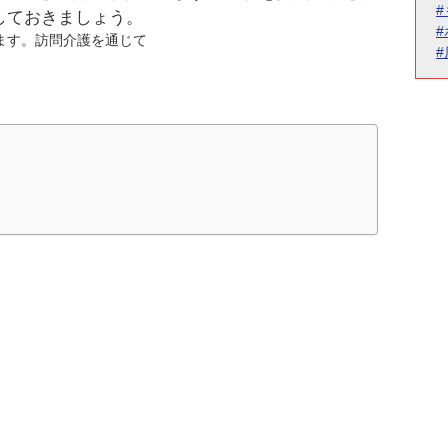
しておきましょう。
ます。訪問介護を通じて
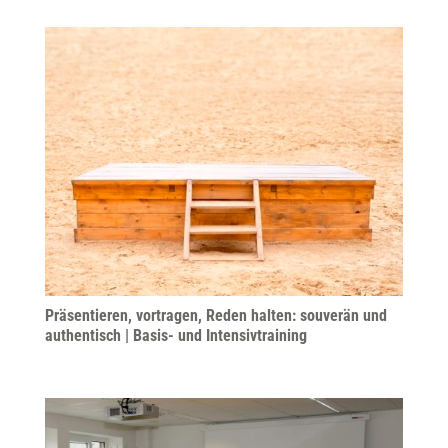
Präsentieren, vortragen, Reden halten: souverän und
authentisch | Basis- und Intensivtraining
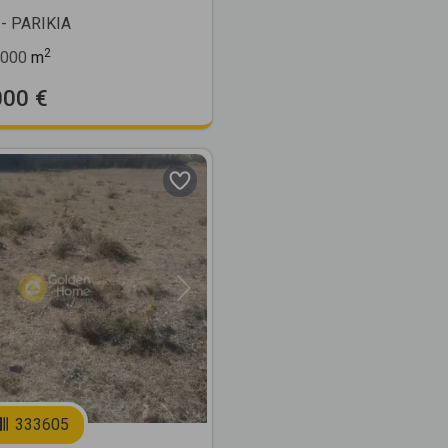
- PARIKIA
2
000
m
000 €
Next
333605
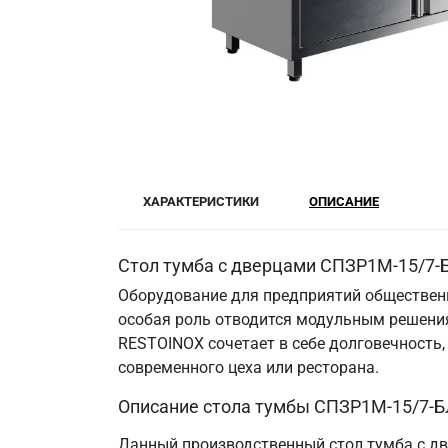
ХАРАКТЕРИСТИКИ
ОПИСАНИЕ
Стол тумба с дверцами СПЗР1М-15/7-Б
Оборудование для предприятий общественн
особая роль отводится модульным решения
RESTOINOX сочетает в себе долговечность
современного цеха или ресторана.
Описание стола тумбы СПЗР1М-15/7-Б
Данный производственный стол тумба с дв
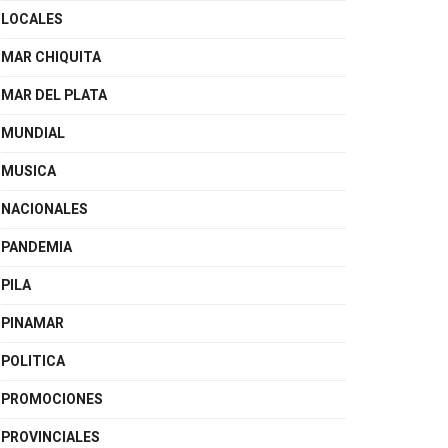
LOCALES
MAR CHIQUITA
MAR DEL PLATA
MUNDIAL
MUSICA
NACIONALES
PANDEMIA
PILA
PINAMAR
POLITICA
PROMOCIONES
PROVINCIALES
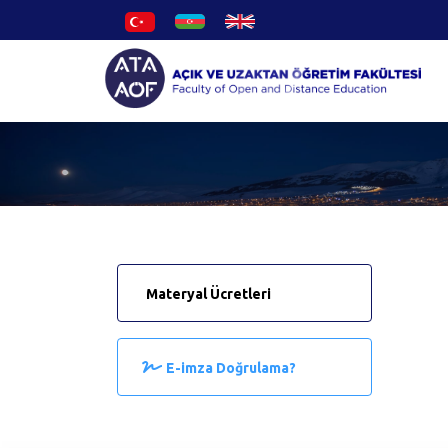
Materyal Ücretleri
E-imza Doğrulama?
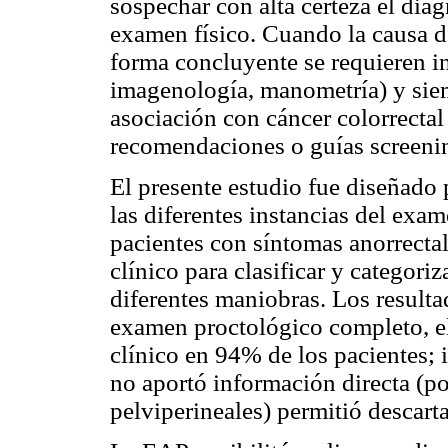
sospechar con alta certeza el dia
examen físico. Cuando la causa de
forma concluyente se requieren i
imagenología, manometría) y siem
asociación con cáncer colorrectal
recomendaciones o guías screenin
El presente estudio fue diseñado 
las diferentes instancias del exa
pacientes con síntomas anorrectale
clínico para clasificar y categori
diferentes maniobras. Los result
examen proctológico completo, el
clínico en 94% de los pacientes; 
no aportó información directa (p
pelviperineales) permitió descarta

Assigned task> Your answer should hold exactly the lines from the one containing "pacientes con síntomas anorrectale" to the last line of the data, both included, and no others.

Output>
pacientes con síntomas anorrectale
clínico para clasificar y categori
diferentes maniobras. Los result
examen proctológico completo, el
clínico en 94% de los pacientes; 
no aportó información directa (p
pelviperineales) permitió descarta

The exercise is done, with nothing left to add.